[What is being asked]:
An exact copy of every entry below is required, and no picture may appear in it.

Saved data entries:
::::::::

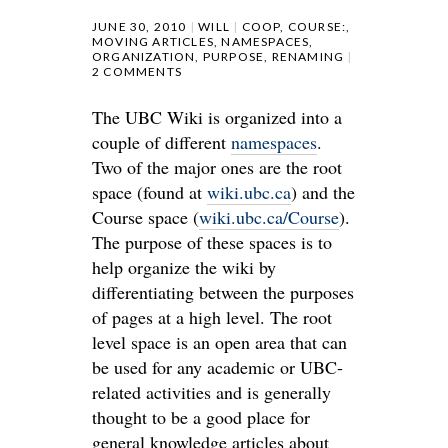
JUNE 30, 2010
WILL
COOP
,
COURSE:
,
MOVING ARTICLES
,
NAMESPACES
,
ORGANIZATION
,
PURPOSE
,
RENAMING
2 COMMENTS
The UBC Wiki is organized into a
couple of different
namespaces
.
Two of the major ones are the root
space (found at
wiki.ubc.ca
) and the
Course space (
wiki.ubc.ca/Course
).
The purpose of these spaces is to
help organize the wiki by
differentiating between the purposes
of pages at a high level. The root
level space is an open area that can
be used for any academic or UBC-
related activities and is generally
thought to be a good place for
general knowledge articles about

::::::::

[Task answer]:
JUNE 30, 2010
WILL
COOP
,
COURSE:
,
MOVING ARTICLES
,
NAMESPACES
,
ORGANIZATION
,
PURPOSE
,
RENAMING
2 COMMENTS
The UBC Wiki is organized into a
couple of different
namespaces
.
Two of the major ones are the root
space (found at
wiki.ubc.ca
) and the
Course space (
wiki.ubc.ca/Course
).
The purpose of these spaces is to
help organize the wiki by
differentiating between the purposes
of pages at a high level. The root
level space is an open area that can
be used for any academic or UBC-
related activities and is generally
thought to be a good place for
general knowledge articles about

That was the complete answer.